Re: supportedInterfaceOrientations in Swift
Re: supportedInterfaceOrientations in Swift
- Subject: Re: supportedInterfaceOrientations in Swift
- From: Greg Parker <email@hidden>
- Date: Thu, 19 Jun 2014 14:04:12 -0700
> On Jun 19, 2014, at 2:23 AM, Roland King <email@hidden> wrote:
>
> I'm overriding supportedInterfaceOrientations in my view controller because I want it to return Portrait + PortraitUpsideDown, and on iPhone PortraitUpsideDown is not included in the standard return.
>
> The Objective-C method would look something like this
>
> -(NSUInteger)supportedInterfaceOrientations
> {
> return UIInterfaceOrientationMaskPortrait | UIInterfaceOrientationMaskPortraitUpsideDown;
> }
>
> Swift has stubbed out the method thus
>
> override func supportedInterfaceOrientations() -> Int
> {
> }
>
> which makes some sense. I'm tripping over myself trying however to return the correct Int without casting my casts to casts of casts.
Please file a bug report. -supportedInterfaceOrientations should be declared to return UIInterfaceOrientationMask, not Int. This sort of loose typing works in C but not in Swift.
> UIInterfaceOrientationMask is a struct with a number of Type properties, so you can write
>
> UIInterfaceOrientationMask.Portrait
>
> to get its value however that's a struct so you need to ask for the 'value' property, which is defined to return a UInt and seems to do the same as toRaw(). Trying to return UIInterfaceOrientationMask.Portrait.value however gives the error
>
> 'NSNumber is not a subtype of Int'
>
> Odd as I thought UInt was a basic type like Int, but clearly it's an NSNumber.
UInt is just as basic as Int and is unrelated to NSNumber. The error message is incorrect (it's a known bug).
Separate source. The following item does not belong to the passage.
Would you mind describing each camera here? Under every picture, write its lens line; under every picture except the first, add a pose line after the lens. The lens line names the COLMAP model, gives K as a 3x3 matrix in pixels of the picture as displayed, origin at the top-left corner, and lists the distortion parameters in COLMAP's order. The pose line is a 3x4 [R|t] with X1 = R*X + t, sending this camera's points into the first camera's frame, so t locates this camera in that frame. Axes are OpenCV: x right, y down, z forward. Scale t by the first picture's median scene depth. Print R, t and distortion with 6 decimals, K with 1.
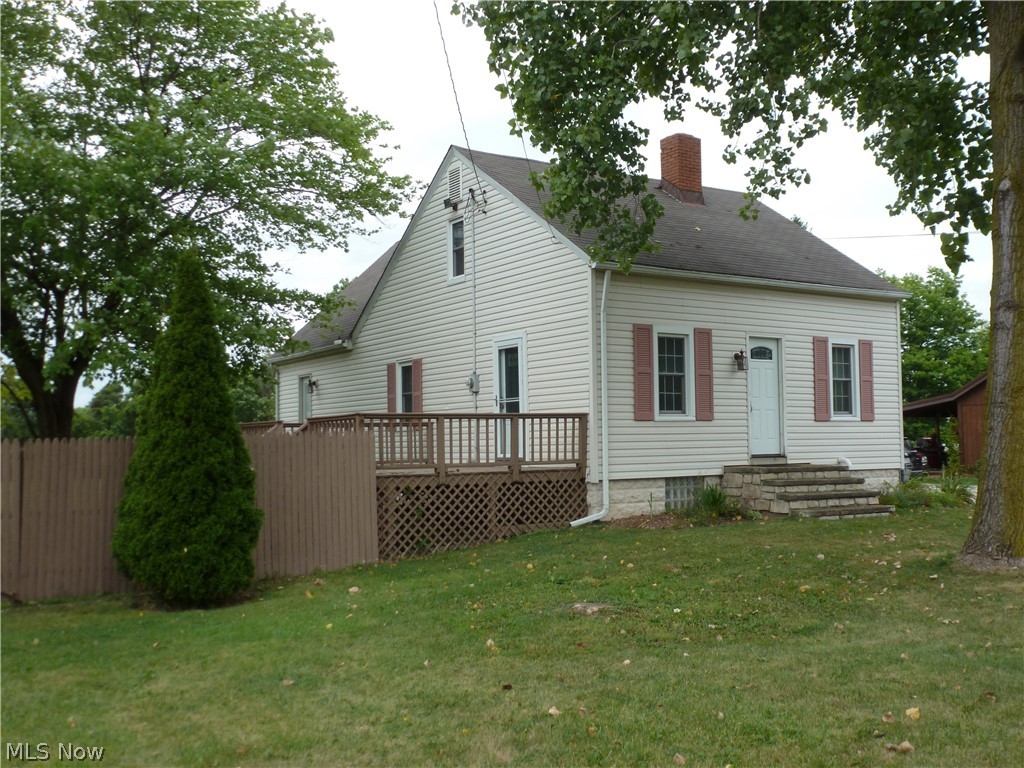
lens RADIAL K [[1000.2, 0, 511.2], [0, 1000.2, 379.9], [0, 0, 1]] dist [-0.015841, 0.000000]
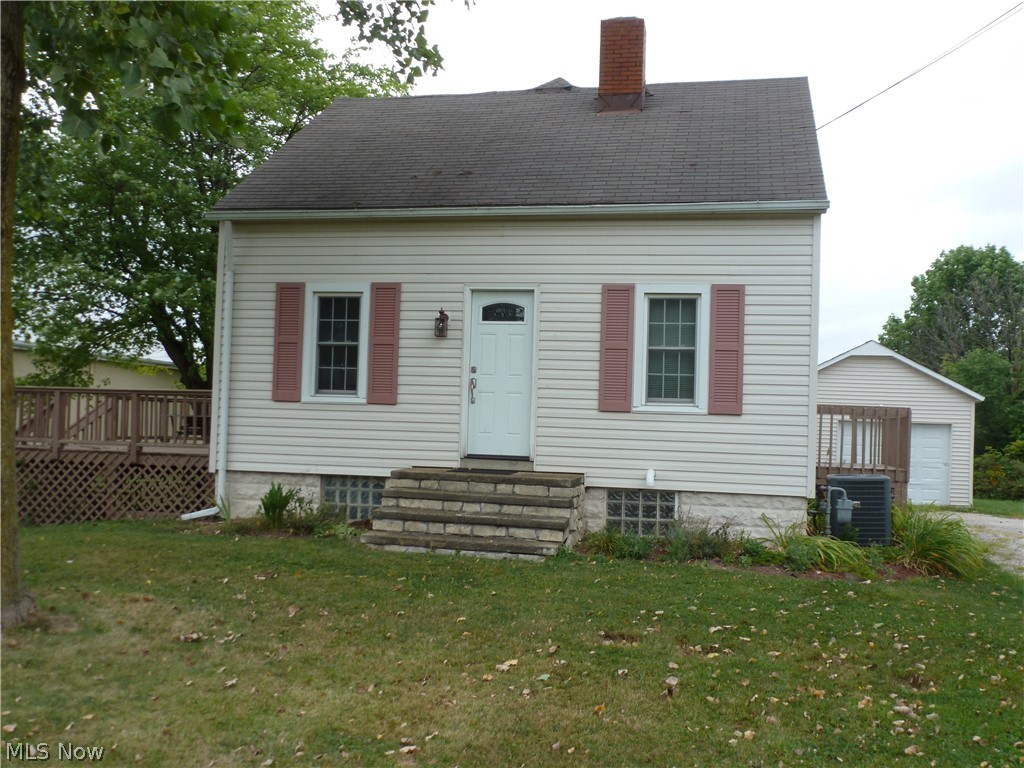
lens RADIAL K [[1000.2, 0, 511.5], [0, 1000.2, 391.4], [0, 0, 1]] dist [-0.015841, 0.000000]
pose [[0.702104, 0.009868, -0.712006, 0.803156], [-0.000672, 0.999913, 0.013196, 0.020852], [0.712075, -0.008787, 0.702049, 0.538913]]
I think the problem was that .value returns UInt and your method returns Int.
> A bit of luck with autocompletion threw up the asSigned() method, which seems to do the same as constructing an Int using Int( .. )
>
> That appears to work but the final line is now
>
> return UIInterfaceOrientationMask.Portrait.value.asSigned() + UIInterfaceOrientationMask.PortraitUpsideDown.value.asSigned()
>
> Surely there's something a little less unwieldy, anyone have something? Or is this just a case where Swift's strong typing meets Cocoa's C background and ends up in knots?
>
> Roland
>
> PS in the course of trying things out I tried various ways of initializing a UInt and failed dismally often with evil stack traces in the console.
>
> var a : Int = 123
> var b : UInt = 123 // fail
> var c : UInt = a // fail
> var d : UInt = UInt( a ) // fail
The last should work assuming `a` is not negative.